After turning in his first draft, there was a note from the professor posing a question to Lee, “Whose right is it to present information in the classroom?” The professor answered the question himself by writing “the professor” in bold letters.
Lee describes the scenario as academic elites who view their roles as educational mentors to “the ignorant students of the world.”
“This whole discussion, this discursive environment, people have been talking about, people have been complaining about it and discussing it for years, but nothing has ever happened,” Lee said. “It just exploded this year. Why? I don’t know.
“What conservative students want is to have an ability to question (their) scholarship and present our own scholarship without retribution,” he said, adding that the policy should apply evenly so “when the wind starts blowing back to the right, like it did in the ’50s, we don’t want the liberal students harassed.”
Teasdale, Morrow’s chief of staff, said that his office received a report of a professor who offered students extra credit to write and send letters to President Bush complaining about the Iraqi war policy. Those who wrote letters commending the policies were not given credit for the assignment.
Reports like these, Teasdale said, lend credence to the need for policy changes.
“It has the flavor of a re-education camp,” he said.
A Web outlet:
Luann Wright, a former educator-turned-advocate, saw the writing on the wall several years ago when her son enrolled at the University of California, San Diego. Upset by the one-sided approach, Wright, a resident of La Mesa, eventually started noindoctrination.org, a tracking site where students can post complaints about professors. Only about 30 percent of the complaints make it online and only after Wright is able to confirm the stories. Professors are given a chance for online rebuttal.
“The interest has been extremely high, we get hits from all over the world,” she said. “That wasn’t the plan when I sent my son off to college.

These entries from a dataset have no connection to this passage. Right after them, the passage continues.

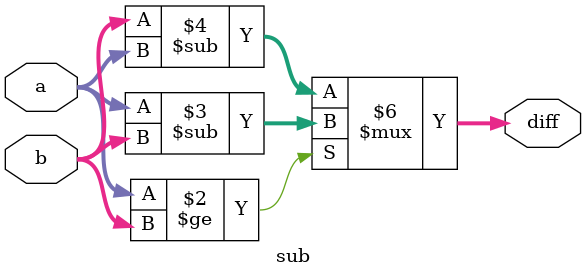
<source format=sv>
module sub(
    input  logic [15:0] a,  
    input  logic [15:0] b,   
    output logic [15:0] diff
);
    always_comb begin
        if (a >= b) begin
            diff = a - b;
        end else begin
            diff = b - a;
        end
    end
endmodule

</source>
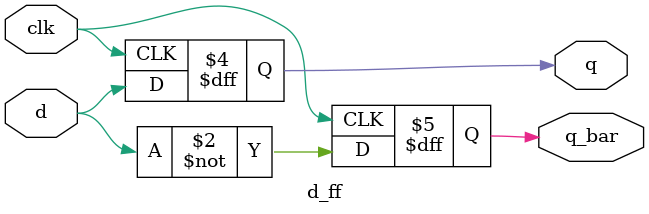
<source format=v>
module d_ff(d, clk, q, q_bar);
    input d, clk;
    output q, q_bar;
    reg q, q_bar;

    initial 
    begin
        q = 1'b0;
        q_bar = 1'b1;
    end

    always @(posedge clk) 
    begin
        q <= d;
        q_bar <= ~d;
    end
endmodule
</source>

“It shows there’s a lot of interest out there and a lot of students are frustrated.
Wright, who has become a sought-after source for news agencies across the country, said she hopes the attention paid to the site will help foster some much-needed changes.
“The whole hallmark of education in a free society is open inquiry and free thought,” she said. “There is a value in the marketplace of ideas, where people can express their thoughts and their views.
“The classroom is a workplace. As a workplace we can’t sexually harass, gender harass or racial harass.”
That issue becomes particularly troublesome, Teasdale said, when young 19-year-olds have to go up against older professionals with impressive academic credentials and superior social status.
“It’s a power relationship and many of the professors are abusing their power relationships,” Teasdale said. “It’s about teaching what you should be teaching, about proper balance and perspective to the students. It’s about being an academic professional.”